Text

<<<<

Whether the state may prohibit the disclosure of the substance of an individual’s complaint or testimony merits little discussion.  Penalizing an individual for publicly disclosing complaints about the conduct of a governmental official strikes at the heart of the First Amendment . . . and we agree with the district court that such a prohibition would be unconstitutional.

 

(Citation Omitted.)  Id., 110; see also Baugh v. Judicial Inquiry and Review Commission,

907 F.2d 440, 443 (4th Cir. 1990) (“[i]t is clear that Virginia could not, consistent with

the first amendment, punish a person for publicly criticizing a judge”); First Amendment

Coalition v. Judicial Inquiry and Review Board, 784 F.2d 467, 479 (3d Cir. 1986) (“to the extent the Board’s regulation . . . prevent[s] witnesses from disclosing their own testimony, those directives run afoul of the First Amendment”); Kamasinski v. Judicial Review Council, 797 F. Supp. 1083, 1094 (D. Conn. 1992) (“The state’s interest in keeping confidential the contents or substance of an individual’s own complaint . . . is not adequate to resist First Amendment challenge.  This information is not the creation of the JRC’s investigation, but pre-exists it.” [Emphasis in original.]).

 

            We therefore know the following: first, that it would violate the first amendment to prohibit a complainant from disclosing the contents or substance of a complaint, and second, as noted above, that a literal reading of the provisions at issue appears to do just that.  Although we “will not ordinarily construe a statute whose meaning is plain and unambiguous . . . [t]his rule of statutory construction does not apply . . . if . . .  a literal reading places a statute in constitutional jeopardy.”  (Citations omitted.)  Moscone v. Manson, 185 Conn. 124, 128, 440 A.2d 848 (1981).  “We are bound to assume that the legislature intended, in enacting a particular law, to achieve its purpose in a manner which is both effective and constitutional.”  (Internal quotation marks omitted.)  French v. Amalgamated Local Union 376, 203 Conn. 624, 637, 526 A.2d 861 (1987).  Thus, “[i]f literal construction of a statute raises serious constitutional questions, we are obligated to search for a construction that will accomplish the legislature’s purpose without risking the statute’s invalidity.”  Sassone v. Lepore, 226 Conn. 773, 785, 629 A.2d 357 (1993).

>>>>

Work to do
1. Extract from the court opinion the passage from "907 F.2d 440, 443" up to and including "[Emphasis in original.]).".
2. In the court opinion, which case is cited for the point that the plain-meaning rule does not apply when a literal reading places a statute in constitutional jeopardy?
The material that comes next is separate from the court opinion.

Recorded information

<<<<

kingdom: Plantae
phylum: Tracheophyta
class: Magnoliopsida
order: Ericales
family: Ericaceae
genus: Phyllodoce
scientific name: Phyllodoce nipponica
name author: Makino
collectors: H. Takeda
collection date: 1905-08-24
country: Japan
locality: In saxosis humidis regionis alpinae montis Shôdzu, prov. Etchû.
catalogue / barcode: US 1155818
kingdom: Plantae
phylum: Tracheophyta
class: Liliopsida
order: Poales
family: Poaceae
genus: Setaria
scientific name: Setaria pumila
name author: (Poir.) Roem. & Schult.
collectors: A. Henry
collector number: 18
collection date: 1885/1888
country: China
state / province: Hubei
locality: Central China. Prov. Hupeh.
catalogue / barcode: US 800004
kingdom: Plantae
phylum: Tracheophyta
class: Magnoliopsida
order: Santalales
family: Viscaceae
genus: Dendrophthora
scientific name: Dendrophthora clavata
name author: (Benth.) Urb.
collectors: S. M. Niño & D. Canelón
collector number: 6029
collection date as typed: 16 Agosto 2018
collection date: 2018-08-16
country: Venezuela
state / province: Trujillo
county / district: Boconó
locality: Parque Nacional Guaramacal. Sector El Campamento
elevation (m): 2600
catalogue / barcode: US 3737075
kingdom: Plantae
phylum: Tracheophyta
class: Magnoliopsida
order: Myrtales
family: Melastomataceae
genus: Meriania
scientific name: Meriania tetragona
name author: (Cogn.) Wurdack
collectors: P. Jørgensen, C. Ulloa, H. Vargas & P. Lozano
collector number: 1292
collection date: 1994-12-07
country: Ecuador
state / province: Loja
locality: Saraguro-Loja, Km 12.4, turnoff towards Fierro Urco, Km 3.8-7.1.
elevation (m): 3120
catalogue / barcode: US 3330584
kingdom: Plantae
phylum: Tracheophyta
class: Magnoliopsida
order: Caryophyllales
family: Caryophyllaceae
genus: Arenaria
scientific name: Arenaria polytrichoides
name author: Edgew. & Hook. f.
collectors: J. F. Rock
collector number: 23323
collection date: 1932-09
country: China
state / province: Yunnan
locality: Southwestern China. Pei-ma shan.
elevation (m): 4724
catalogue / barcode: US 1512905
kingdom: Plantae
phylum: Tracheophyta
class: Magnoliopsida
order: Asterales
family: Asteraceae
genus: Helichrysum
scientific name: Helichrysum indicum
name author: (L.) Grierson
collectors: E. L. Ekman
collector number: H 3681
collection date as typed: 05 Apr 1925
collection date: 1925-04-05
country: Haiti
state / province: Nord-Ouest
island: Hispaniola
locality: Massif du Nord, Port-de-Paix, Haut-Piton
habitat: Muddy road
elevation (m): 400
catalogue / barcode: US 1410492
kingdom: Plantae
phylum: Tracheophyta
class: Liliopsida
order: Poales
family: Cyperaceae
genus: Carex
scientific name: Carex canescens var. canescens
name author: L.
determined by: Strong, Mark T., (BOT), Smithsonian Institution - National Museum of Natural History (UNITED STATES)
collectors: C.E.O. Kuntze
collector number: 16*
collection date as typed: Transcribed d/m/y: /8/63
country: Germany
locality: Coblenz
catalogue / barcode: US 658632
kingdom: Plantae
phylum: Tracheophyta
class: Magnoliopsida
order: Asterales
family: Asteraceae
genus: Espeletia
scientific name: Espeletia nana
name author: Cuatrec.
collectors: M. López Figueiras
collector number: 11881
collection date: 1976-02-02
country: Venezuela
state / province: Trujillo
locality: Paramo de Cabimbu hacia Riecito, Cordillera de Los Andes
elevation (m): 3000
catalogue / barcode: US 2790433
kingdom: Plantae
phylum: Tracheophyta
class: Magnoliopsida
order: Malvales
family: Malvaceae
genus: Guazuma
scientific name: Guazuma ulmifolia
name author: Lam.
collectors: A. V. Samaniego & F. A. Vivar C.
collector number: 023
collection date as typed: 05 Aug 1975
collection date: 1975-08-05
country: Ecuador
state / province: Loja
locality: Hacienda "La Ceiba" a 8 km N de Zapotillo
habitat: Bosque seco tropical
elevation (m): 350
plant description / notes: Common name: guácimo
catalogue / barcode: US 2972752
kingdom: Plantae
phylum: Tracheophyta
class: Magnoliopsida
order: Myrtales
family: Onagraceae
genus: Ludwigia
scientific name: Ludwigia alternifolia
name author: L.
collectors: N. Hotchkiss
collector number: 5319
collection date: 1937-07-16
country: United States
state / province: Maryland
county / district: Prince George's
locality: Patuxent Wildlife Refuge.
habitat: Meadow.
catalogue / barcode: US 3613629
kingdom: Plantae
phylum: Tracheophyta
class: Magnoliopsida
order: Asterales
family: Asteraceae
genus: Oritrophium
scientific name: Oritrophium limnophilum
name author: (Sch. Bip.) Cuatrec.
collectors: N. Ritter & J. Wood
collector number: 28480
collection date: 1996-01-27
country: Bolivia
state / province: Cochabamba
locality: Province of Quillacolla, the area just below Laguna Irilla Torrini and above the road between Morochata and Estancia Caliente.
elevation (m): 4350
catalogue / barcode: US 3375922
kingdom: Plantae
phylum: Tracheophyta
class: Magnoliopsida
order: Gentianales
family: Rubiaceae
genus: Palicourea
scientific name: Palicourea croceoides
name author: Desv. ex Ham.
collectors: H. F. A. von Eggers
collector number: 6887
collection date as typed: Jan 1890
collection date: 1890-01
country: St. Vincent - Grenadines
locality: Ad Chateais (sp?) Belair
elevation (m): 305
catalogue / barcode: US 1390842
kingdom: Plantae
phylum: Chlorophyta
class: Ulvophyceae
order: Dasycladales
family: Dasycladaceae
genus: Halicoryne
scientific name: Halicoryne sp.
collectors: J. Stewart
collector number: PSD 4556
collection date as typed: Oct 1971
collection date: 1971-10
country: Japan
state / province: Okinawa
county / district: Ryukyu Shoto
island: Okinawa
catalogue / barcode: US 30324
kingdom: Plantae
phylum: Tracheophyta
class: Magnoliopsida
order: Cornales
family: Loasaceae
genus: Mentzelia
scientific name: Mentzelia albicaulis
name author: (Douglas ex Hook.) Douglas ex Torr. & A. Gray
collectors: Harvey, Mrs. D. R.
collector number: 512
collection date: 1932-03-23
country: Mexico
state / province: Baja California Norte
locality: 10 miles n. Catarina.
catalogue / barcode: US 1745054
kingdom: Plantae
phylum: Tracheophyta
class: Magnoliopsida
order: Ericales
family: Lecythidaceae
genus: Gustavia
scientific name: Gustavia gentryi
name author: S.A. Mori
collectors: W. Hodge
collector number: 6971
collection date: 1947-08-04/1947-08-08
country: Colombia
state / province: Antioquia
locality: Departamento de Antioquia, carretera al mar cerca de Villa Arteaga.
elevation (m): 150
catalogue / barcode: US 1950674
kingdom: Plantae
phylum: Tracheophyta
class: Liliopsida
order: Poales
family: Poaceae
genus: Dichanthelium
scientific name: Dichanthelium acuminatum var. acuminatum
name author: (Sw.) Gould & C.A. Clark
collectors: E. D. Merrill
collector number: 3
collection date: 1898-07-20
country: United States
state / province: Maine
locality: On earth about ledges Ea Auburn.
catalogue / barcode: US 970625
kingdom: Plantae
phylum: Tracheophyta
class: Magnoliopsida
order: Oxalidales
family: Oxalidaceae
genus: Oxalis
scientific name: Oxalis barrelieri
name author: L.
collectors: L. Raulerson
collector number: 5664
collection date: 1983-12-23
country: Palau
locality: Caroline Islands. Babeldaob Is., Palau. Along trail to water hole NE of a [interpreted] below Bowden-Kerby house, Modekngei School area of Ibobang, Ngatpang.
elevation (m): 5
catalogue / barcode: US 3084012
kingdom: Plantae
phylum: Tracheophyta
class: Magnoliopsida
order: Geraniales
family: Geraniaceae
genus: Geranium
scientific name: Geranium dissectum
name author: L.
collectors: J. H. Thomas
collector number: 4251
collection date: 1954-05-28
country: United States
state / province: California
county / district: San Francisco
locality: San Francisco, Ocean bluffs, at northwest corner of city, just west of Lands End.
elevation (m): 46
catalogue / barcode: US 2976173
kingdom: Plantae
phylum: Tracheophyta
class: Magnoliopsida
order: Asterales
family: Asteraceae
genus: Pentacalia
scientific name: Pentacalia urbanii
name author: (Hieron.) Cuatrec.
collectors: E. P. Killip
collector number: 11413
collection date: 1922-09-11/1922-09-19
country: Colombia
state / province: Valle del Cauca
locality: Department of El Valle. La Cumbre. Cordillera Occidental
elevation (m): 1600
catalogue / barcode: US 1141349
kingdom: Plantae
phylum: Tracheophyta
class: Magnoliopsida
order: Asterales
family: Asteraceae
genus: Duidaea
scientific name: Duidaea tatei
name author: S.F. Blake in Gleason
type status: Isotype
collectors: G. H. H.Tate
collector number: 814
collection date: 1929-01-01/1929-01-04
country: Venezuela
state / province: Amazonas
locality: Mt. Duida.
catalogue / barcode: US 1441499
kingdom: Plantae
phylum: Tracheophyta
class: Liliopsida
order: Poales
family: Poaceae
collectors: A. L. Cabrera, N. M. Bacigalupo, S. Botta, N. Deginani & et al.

>>>>

Replies
1.
907 F.2d 440, 443 (4th Cir. 1990) (“[i]t is clear that Virginia could not, consistent with

the first amendment, punish a person for publicly criticizing a judge”); First Amendment

Coalition v. Judicial Inquiry and Review Board, 784 F.2d 467, 479 (3d Cir. 1986) (“to the extent the Board’s regulation . . . prevent[s] witnesses from disclosing their own testimony, those directives run afoul of the First Amendment”); Kamasinski v. Judicial Review Council, 797 F. Supp. 1083, 1094 (D. Conn. 1992) (“The state’s interest in keeping confidential the contents or substance of an individual’s own complaint . . . is not adequate to resist First Amendment challenge.  This information is not the creation of the JRC’s investigation, but pre-exists it.” [Emphasis in original.]).

2. Moscone v. Manson, 185 Conn. 124, 128, 440 A.2d 848 (1981).